- **Exercise directions**
Each line of the records that holds the word "lines" should be copied out.

- **Material for this exercise**
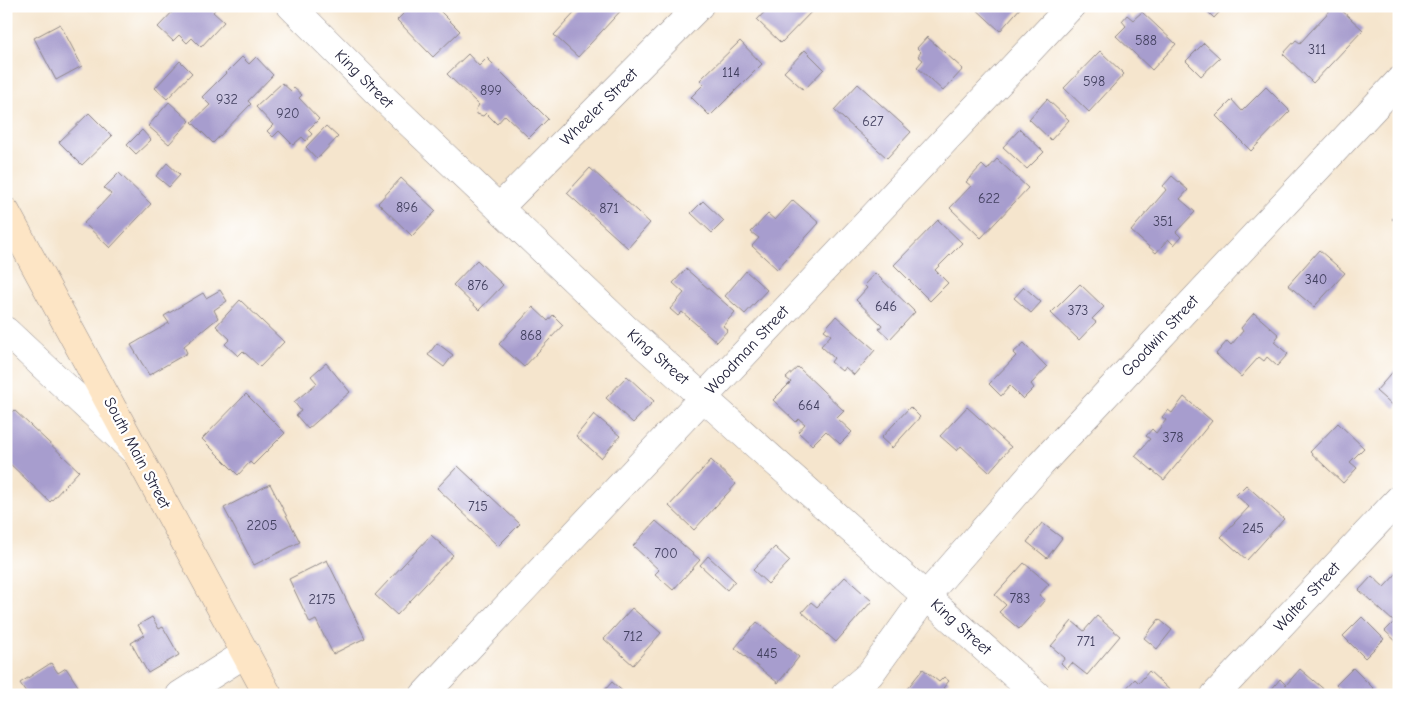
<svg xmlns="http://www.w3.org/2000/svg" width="1405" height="701" viewBox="0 0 1405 701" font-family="'Comic Neue',sans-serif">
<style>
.building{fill:#a79dce}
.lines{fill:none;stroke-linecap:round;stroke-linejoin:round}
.street-casing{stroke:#8c8484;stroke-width:29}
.secondary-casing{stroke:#8c8484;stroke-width:29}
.street{stroke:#fff;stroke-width:28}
.secondary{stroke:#fde5c5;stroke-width:28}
.labels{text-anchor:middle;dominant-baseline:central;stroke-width:4.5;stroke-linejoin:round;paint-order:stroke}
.number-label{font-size:14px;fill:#434160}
.street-label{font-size:16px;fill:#22223b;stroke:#fff}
</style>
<rect width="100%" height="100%" fill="#fff"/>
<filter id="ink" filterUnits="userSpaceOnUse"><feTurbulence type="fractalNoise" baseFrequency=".02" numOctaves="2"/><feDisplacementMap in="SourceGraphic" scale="10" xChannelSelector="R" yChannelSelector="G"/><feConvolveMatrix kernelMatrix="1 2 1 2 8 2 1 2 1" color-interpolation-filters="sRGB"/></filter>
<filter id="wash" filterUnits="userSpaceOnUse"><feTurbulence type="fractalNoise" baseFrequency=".0096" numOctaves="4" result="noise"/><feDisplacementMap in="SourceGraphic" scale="20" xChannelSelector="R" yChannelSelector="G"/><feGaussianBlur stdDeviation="1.12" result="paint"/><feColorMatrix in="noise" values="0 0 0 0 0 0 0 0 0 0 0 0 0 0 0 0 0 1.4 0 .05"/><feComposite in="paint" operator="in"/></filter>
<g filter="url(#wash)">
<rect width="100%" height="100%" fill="#f5e5cd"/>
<g id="blocks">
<!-- building -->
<g class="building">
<path d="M 178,6 L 218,6 L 213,12 L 224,22 L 201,47 L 192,38 L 187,43 L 179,35 L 173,41 L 158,27 Z"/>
<path d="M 401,6 L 435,6 L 460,31 L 433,57 L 397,20 L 406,11 Z"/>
<path d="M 581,6 L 625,6 L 578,57 L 554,35 Z"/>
<path d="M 770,6 L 817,6 L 781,43 L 757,20 Z"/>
<path d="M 973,6 L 1022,6 L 1000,31 Z"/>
<path d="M 1190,6 L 1200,6 L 1195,12 Z"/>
<path d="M 1202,6 L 1225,6 L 1214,18 Z"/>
<path d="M 1334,6 L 1337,6 L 1363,30 L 1313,83 L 1283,54 L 1296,40 L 1300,43 Z"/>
<path d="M 1142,12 L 1176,44 L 1152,70 L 1116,36 L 1126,26 L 1122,21 L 1127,15 L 1133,20 Z"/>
<path d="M 60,24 L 82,66 L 56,80 L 34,38 Z"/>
<path d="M 927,37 L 963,69 L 943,91 L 917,67 L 923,60 L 918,56 L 921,52 L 917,48 Z"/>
<path d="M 740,41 L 762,64 L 710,116 L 691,97 L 704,84 L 700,80 Z"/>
<path d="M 1204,43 L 1220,58 L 1201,76 L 1186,61 Z"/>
<path d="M 805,50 L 824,69 L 804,90 L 784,72 Z"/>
<path d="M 1100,51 L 1124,74 L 1089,112 L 1064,88 Z"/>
<path d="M 468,54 L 479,66 L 487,58 L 548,119 L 529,138 L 505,115 L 497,124 L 486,113 L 483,116 L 477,114 L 476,109 L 479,105 L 447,74 Z"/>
<path d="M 242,57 L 249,64 L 256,57 L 273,75 L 248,101 L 251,104 L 213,143 L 192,122 L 210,105 L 202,97 Z"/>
<path d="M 180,61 L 192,73 L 167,99 L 155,88 Z"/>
<path d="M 282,83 L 291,91 L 294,88 L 302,95 L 299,98 L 319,119 L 308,130 L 312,134 L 306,141 L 302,137 L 293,145 L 279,131 L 273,137 L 267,131 L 273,125 L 256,107 Z"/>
<path d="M 858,84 L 911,132 L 887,158 L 834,110 Z"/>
<path d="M 1266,87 L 1290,111 L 1251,151 L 1216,116 L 1232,100 L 1242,111 Z"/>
<path d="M 1047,99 L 1069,120 L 1051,140 L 1029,119 Z"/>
<path d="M 169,102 L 190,121 L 169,144 L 148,126 Z"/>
<path d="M 89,113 L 112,136 L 82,165 L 59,142 Z"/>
<path d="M 326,126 L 338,137 L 317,159 L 306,147 Z"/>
<path d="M 1020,129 L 1044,152 L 1027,169 L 1003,147 Z"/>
<path d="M 142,130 L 151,140 L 136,154 L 127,145 Z"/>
<path d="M 997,159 L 1028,188 L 981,238 L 950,208 L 971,186 L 966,182 L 982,165 L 987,170 Z"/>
<path d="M 167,163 L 180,175 L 169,187 L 156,176 Z"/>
<path d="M 590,168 L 650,223 L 628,248 L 567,193 Z"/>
<path d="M 119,173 L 151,204 L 110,248 L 84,223 L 111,194 L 104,188 Z"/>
<path d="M 1172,176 L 1188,190 L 1180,199 L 1195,212 L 1176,232 L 1181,237 L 1174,245 L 1168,239 L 1156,253 L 1131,231 L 1166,190 L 1163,186 Z"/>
<path d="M 401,178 L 436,211 L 412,236 L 378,203 Z"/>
<path d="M 793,200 L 819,223 L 777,269 L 752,246 L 759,238 L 751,232 L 768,214 L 775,220 Z"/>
<path d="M 703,201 L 724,221 L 712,233 L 691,213 Z"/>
<path d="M 1399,212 L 1399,226 L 1392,219 Z"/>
<path d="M 938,220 L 962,243 L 935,270 L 948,283 L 930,301 L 894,265 Z"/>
<path d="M 1319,250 L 1345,273 L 1314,307 L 1288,285 Z"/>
<path d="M 477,260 L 503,285 L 479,310 L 453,285 Z"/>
<path d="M 686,269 L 735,312 L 723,326 L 728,330 L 717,342 L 682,312 L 678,316 L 670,309 L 684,293 L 673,283 Z"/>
<path d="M 746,271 L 767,290 L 745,314 L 725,296 Z"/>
<path d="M 875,273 L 915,312 L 890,339 L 879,329 L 882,325 L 856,300 L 867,288 L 864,285 Z"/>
<path d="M 1080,284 L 1104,307 L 1092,319 L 1096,322 L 1079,340 L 1051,313 Z"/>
<path d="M 1024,287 L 1041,302 L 1031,313 L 1014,298 Z"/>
<path d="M 220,290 L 227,301 L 214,310 L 218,318 L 184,346 L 187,353 L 149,375 L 131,345 L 169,323 L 164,316 L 203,293 L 206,298 Z"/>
<path d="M 240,300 L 284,342 L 260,367 L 243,351 L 238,356 L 225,344 L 230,339 L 216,326 Z"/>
<path d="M 533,307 L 548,321 L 553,315 L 563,325 L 524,367 L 499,344 Z"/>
<path d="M 1254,313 L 1279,335 L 1274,342 L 1288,354 L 1277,366 L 1267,357 L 1264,361 L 1259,357 L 1241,377 L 1216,354 L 1227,341 L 1231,345 L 1243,331 L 1241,328 Z"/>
<path d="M 836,316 L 875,350 L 854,375 L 845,367 L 842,371 L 831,362 L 834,358 L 821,346 L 831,335 L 824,330 Z"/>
<path d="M 437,343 L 453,355 L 444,367 L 428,355 Z"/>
<path d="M 1024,343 L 1047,367 L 1031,384 L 1034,388 L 1023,399 L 1010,386 L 1001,396 L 989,384 L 1016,356 L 1013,353 Z"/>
<path d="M 326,363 L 350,392 L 308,429 L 296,415 L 301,411 L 294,402 L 317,383 L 311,376 Z"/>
<path d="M 798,367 L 844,411 L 837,418 L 852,432 L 840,444 L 826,431 L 812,445 L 798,432 L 805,424 L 799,419 L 796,422 L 773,400 L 791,382 L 786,378 Z"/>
<path d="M 1397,367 L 1399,368 L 1399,404 L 1395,408 L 1376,391 Z"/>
<path d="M 627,376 L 654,401 L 633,423 L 606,398 Z"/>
<path d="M 246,394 L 285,433 L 253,465 L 250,462 L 238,475 L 202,439 Z"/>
<path d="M 1184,397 L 1212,421 L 1164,480 L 1135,456 L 1150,439 L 1146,436 L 1152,429 L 1156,433 L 1166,420 L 1162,417 L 1168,410 L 1172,413 Z"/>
<path d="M 910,407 L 920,417 L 892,448 L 881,438 Z"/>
<path d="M 967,407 L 1011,447 L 989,472 L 961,446 L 957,451 L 940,436 Z"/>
<path d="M 14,410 L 79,471 L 50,502 L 6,460 L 6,417 Z"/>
<path d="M 594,414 L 620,436 L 601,458 L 576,436 Z"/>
<path d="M 1338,423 L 1364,448 L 1350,462 L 1357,468 L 1343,483 L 1310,452 Z"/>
<path d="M 711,460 L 736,484 L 694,530 L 669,506 Z"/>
<path d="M 458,466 L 520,524 L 498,546 L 437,488 Z"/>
<path d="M 270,484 L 300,542 L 254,565 L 224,508 Z"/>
<path d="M 1246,485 L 1284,519 L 1247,560 L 1221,537 L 1249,507 L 1236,495 Z"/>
<path d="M 656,521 L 700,560 L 673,590 L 655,574 L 659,570 L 633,546 Z"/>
<path d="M 1042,523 L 1062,538 L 1047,558 L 1027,542 Z"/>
<path d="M 431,535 L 453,555 L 397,615 L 375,595 Z"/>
<path d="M 775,547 L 790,561 L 768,584 L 753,570 Z"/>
<path d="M 708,556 L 735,581 L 727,590 L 700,565 Z"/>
<path d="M 327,560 L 365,638 L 333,654 L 316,620 L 310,623 L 289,579 Z"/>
<path d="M 1024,563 L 1049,584 L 1039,595 L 1045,600 L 1019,629 L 999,612 L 1006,605 L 995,595 Z"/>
<path d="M 1399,571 L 1399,644 L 1385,631 L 1394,622 L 1359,590 L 1372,576 L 1384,587 Z"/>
<path d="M 845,577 L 872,601 L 836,642 L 802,612 L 811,602 L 817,607 Z"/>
<path d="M 632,608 L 661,633 L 633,665 L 604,639 Z"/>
<path d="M 1097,616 L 1120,636 L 1087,675 L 1072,663 L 1067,669 L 1061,663 L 1065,658 L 1051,646 L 1072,621 L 1084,631 Z"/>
<path d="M 152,617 L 159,629 L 163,627 L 179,655 L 148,673 L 131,643 L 144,635 L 138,625 Z"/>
<path d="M 1362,617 L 1384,639 L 1365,658 L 1343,636 Z"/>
<path d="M 1159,619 L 1172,630 L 1157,649 L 1144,638 Z"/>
<path d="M 757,622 L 799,657 L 778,683 L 735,648 Z"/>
<path d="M 51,663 L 58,673 L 66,668 L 78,686 L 70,691 L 73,695 L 28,695 L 20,683 Z"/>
<path d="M 1353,668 L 1374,689 L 1368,695 L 1345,695 L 1336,685 Z"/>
<path d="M 923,669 L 939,682 L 944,677 L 949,681 L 943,688 L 952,695 L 902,695 Z"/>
<path d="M 1300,669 L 1327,692 L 1325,695 L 1267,695 L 1280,679 L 1286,685 Z"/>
<path d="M 1149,671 L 1175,695 L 1120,695 L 1135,679 L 1139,683 Z"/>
<path d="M 612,682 L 627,695 L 609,695 L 604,691 Z"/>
<path d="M 1399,683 L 1399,695 L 1387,695 Z"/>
</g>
</g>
</g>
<g filter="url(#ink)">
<use href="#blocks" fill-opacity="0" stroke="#8c8484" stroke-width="1"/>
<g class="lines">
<defs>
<g id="street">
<path d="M 291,6 L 376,91 L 625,328 L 1037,695"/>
<path d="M 499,208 L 699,6"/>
<path d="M 6,331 L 133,450"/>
<path d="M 180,695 L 246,653"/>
<path d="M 424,695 L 1071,6"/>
<path d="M 845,695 L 870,674 L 926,596 L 1041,464 L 1399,81"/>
<path d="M 1215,695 L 1399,499"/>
</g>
<path id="secondary" d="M 6,212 L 268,695"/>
</defs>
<!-- street casing -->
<use href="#street" class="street-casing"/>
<!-- secondary casing -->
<use href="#secondary" class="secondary-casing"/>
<!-- street -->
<use href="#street" class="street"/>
<!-- secondary -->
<use href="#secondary" class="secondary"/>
</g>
</g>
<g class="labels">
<!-- number labels -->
<g class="number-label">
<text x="1146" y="40">588</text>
<text x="1317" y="49">311</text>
<text x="731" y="72">114</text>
<text x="1094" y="81">598</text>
<text x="491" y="90">899</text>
<text x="227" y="99">932</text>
<text x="288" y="113">920</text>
<text x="873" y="121">627</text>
<text x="989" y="198">622</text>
<text x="407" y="207">896</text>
<text x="609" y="208">871</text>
<text x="1163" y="221">351</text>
<text x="1316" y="279">340</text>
<text x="478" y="285">876</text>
<text x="886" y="306">646</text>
<text x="1078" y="310">373</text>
<text x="531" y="335">868</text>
<text x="809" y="405">664</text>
<text x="1173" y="437">378</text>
<text x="478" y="506">715</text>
<text x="262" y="525">2205</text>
<text x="1253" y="528">245</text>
<text x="666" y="553">700</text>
<text x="1020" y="598">783</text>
<text x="322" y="599">2175</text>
<text x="633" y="636">712</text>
<text x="1086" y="641">771</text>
<text x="767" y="653">445</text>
</g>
<!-- street labels -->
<g class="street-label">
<text transform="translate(364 79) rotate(45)">King Street</text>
<text transform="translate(599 107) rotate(-45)">Wheeler Street</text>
<text transform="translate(1160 336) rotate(-47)">Goodwin Street</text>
<text transform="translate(747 350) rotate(-47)">Woodman Street</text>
<text transform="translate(658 357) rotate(41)">King Street</text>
<text transform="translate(137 453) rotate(62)">South Main Street</text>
<text transform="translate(1307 597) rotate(-47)">Walter Street</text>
<text transform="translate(961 627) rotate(42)">King Street</text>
</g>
</g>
<!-- margin -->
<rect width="1405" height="701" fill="none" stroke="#fff" stroke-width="25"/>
</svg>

- **Written answer**
.lines{fill:none;stroke-linecap:round;stroke-linejoin:round}
<g class="lines">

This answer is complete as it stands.